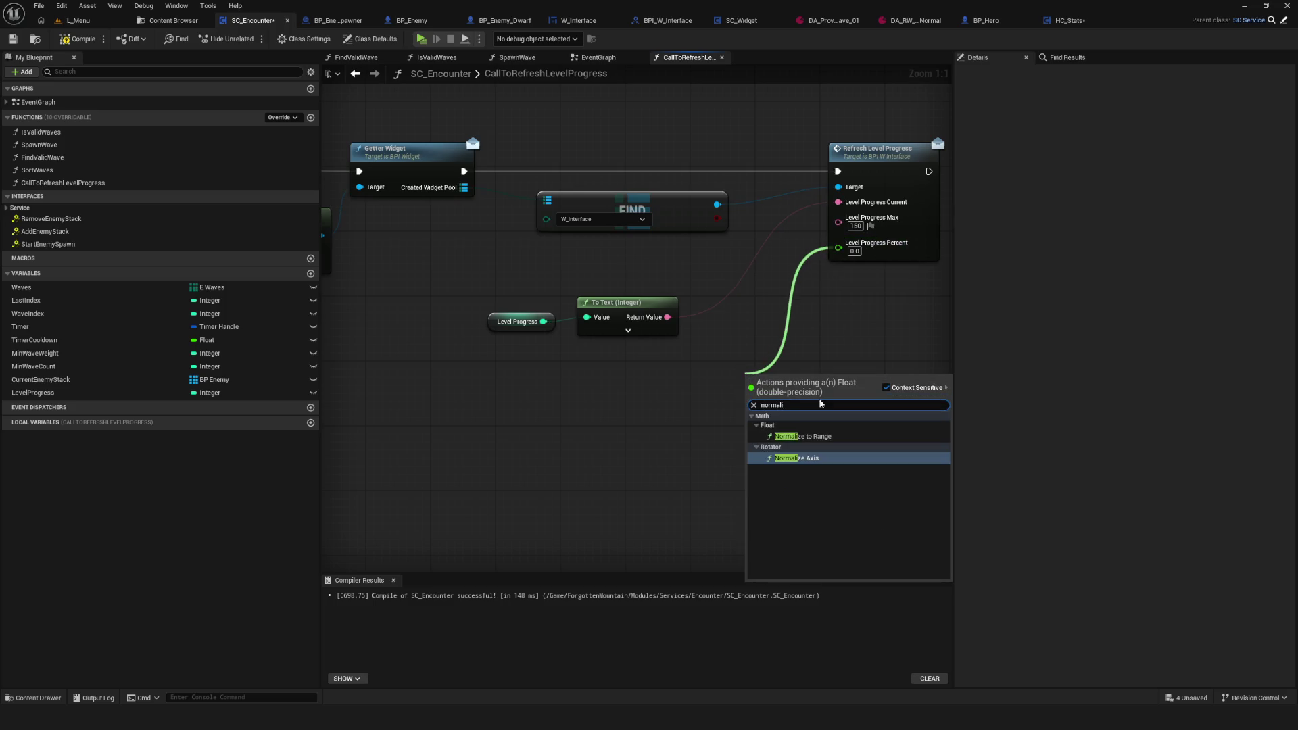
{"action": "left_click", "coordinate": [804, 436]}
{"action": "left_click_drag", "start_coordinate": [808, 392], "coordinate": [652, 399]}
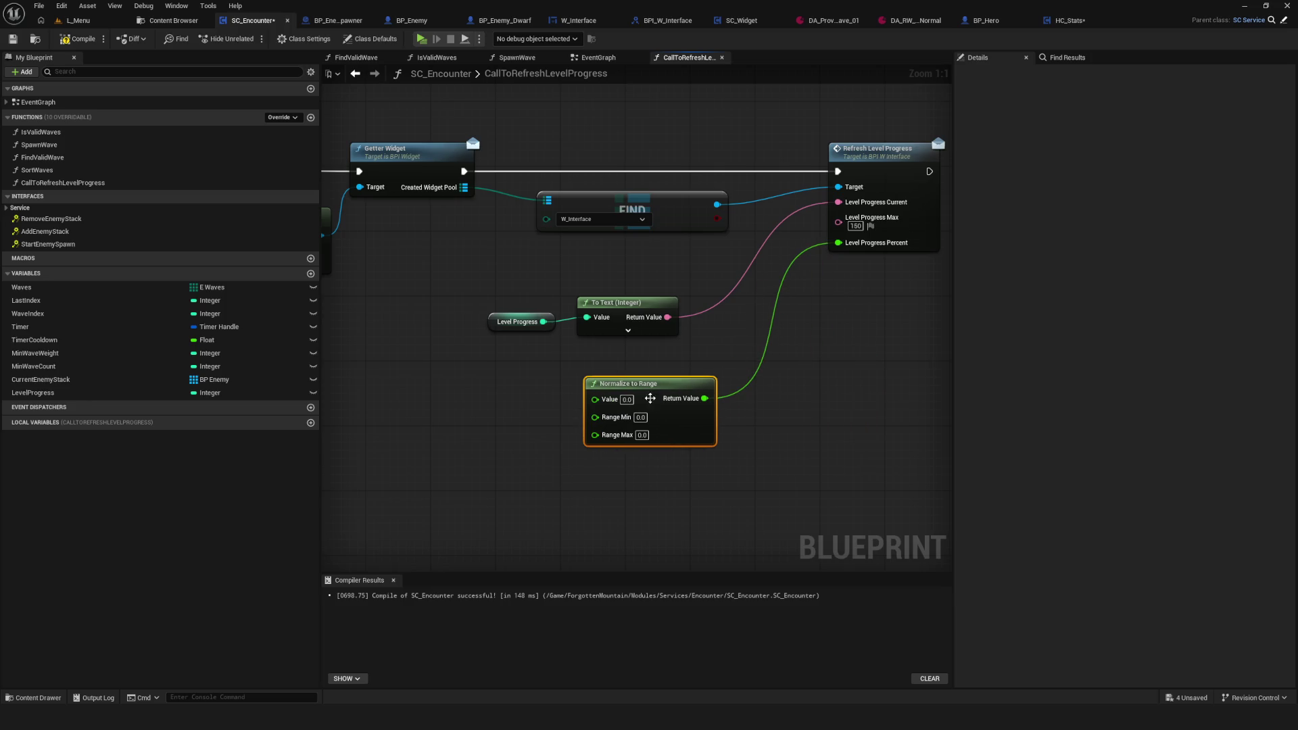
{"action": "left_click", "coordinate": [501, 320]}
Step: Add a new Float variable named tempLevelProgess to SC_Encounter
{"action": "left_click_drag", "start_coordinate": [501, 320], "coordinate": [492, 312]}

# AIM OF THE TASK
Output the lines, exactly: the first line of the entries above, every line after it, and the line with "Step: Add a" as the last. No pictures.

# OUTPUT FOR THIS TASK
{"action": "left_click", "coordinate": [804, 436]}
{"action": "left_click_drag", "start_coordinate": [808, 392], "coordinate": [652, 399]}
{"action": "left_click", "coordinate": [501, 320]}
Step: Add a new Float variable named tempLevelProgess to SC_Encounter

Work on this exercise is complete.